Remembering Allan
I woke up around 5 AM this morning and couldn’t get back to sleep. My thoughts wandered to the day ahead, knowing that it marks the one-year anniversary of Allan’s
homegoing. I rolled over and tried to make myself return to sleep and in the hour or so I had remaining before my alarm went off I dreamed of my husband.
Since his exit from this world, I’ve only had a handful of dreams about him, most of which I didn’t remember after waking. But this morning the dream was very real and when I woke up in tears I was able to remember most of the dream. I’ll recount part of it here, but only those who know and understand the culture of Teen Challenge—and who knew Allan personally—will appreciate this dream completely.
“We were at a Teen Challenge event, and although I didn’t recognize the surroundings, I had the feeling we were in the headquarters conference center in Columbus, Georgia. I remember hugging Allan, and then the scene shifted to us and several TC folks being in a meeting. Tables were set up in a U-shape, very much like the way they were always arranged for our meetings. Allan was at the head of the table, doing his usual ‘take command’ thing.
I was to one side of the table setup, watching him doing his thing. Jerry came over beside me and took a seat, and joked that Allan had taken the throne. Everyone there, including me, chuckled at the truth of his comment. Allan was small in stature, but he had a commanding presence that intimidated lots of folk (including me when I first met him). The scene shifted again, and suddenly I found myself bent over, head in hands, weeping.”

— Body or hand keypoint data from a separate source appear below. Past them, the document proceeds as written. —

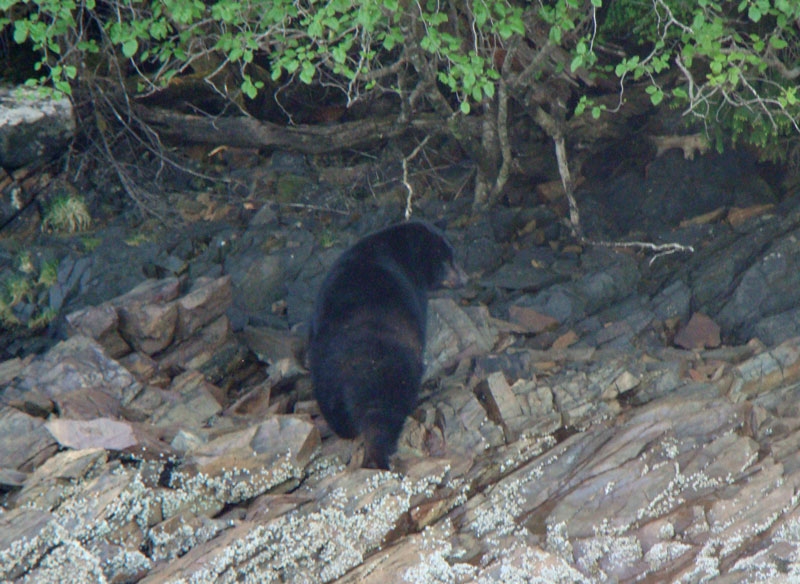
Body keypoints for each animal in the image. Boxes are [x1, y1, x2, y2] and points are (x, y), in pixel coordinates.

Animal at [308, 220, 468, 470]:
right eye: (447, 260)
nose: (465, 278)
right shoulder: (415, 293)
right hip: (384, 370)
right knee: (382, 416)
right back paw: (383, 455)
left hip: (324, 375)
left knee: (333, 408)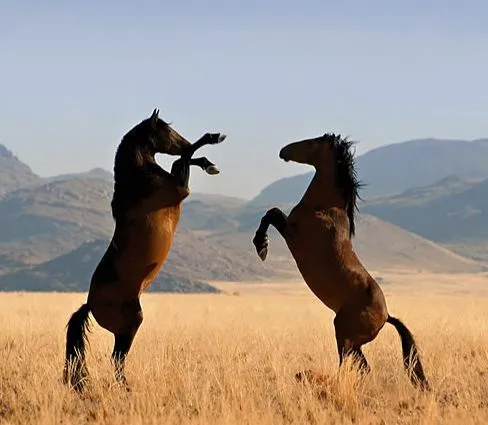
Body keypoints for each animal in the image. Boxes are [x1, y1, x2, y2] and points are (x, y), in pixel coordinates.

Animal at [61, 108, 227, 390]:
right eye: (167, 130)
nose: (181, 140)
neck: (138, 179)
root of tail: (89, 304)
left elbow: (182, 159)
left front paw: (208, 163)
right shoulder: (180, 189)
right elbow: (184, 157)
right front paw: (213, 140)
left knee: (116, 358)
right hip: (130, 324)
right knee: (117, 358)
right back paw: (127, 388)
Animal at [254, 134, 428, 390]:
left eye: (311, 142)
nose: (283, 151)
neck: (324, 208)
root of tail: (387, 316)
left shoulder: (293, 234)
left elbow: (272, 213)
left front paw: (262, 246)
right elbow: (271, 212)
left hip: (343, 333)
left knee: (349, 364)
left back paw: (312, 378)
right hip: (353, 342)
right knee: (362, 367)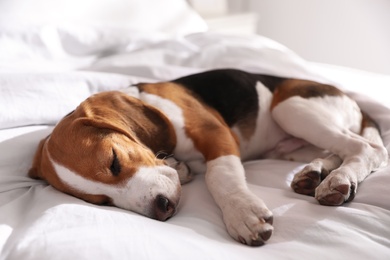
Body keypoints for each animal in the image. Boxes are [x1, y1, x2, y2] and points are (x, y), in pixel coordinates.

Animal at [28, 68, 386, 246]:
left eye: (114, 161)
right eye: (101, 202)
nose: (162, 208)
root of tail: (355, 102)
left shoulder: (217, 135)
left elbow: (220, 177)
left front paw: (242, 214)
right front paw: (178, 167)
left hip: (291, 108)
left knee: (368, 150)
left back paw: (337, 181)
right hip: (290, 144)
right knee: (336, 150)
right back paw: (312, 173)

The dream faded away as I woke in tears, just before my alarm went off. It was so very real and he was so very decisive. For those who knew him, Allan was never the type to give up or back down from anything that challenged him—until the cancer raged against him. He tried to fight at first and valiantly kept up his courage. He didn’t want to go home yet. He wanted to do so much more for the Lord and questioned me many times why, after all his service to the Lord, was this thing happening to him?
There were no answers then, and I have no answers now. I know God’s grace is sufficient. But walking through widowhood twice has been at times more than I can bear. I know the Lord has sustained me, and I KNOW HE HAS A PLAN.
I see bits and pieces of it, shadow glimpses, and I ponder what is ahead for my life. But this one thing I know…I miss Allan and his fiery brown eyes and outspoken ways. He was a handful—I’m pretty sure God has to give him lots to do to keep him from taking over heaven.
On this one-year anniversary of his homegoing, I’m grateful for the dream. Thank you Lord, for your reminder that he is alive and well and in Your presence.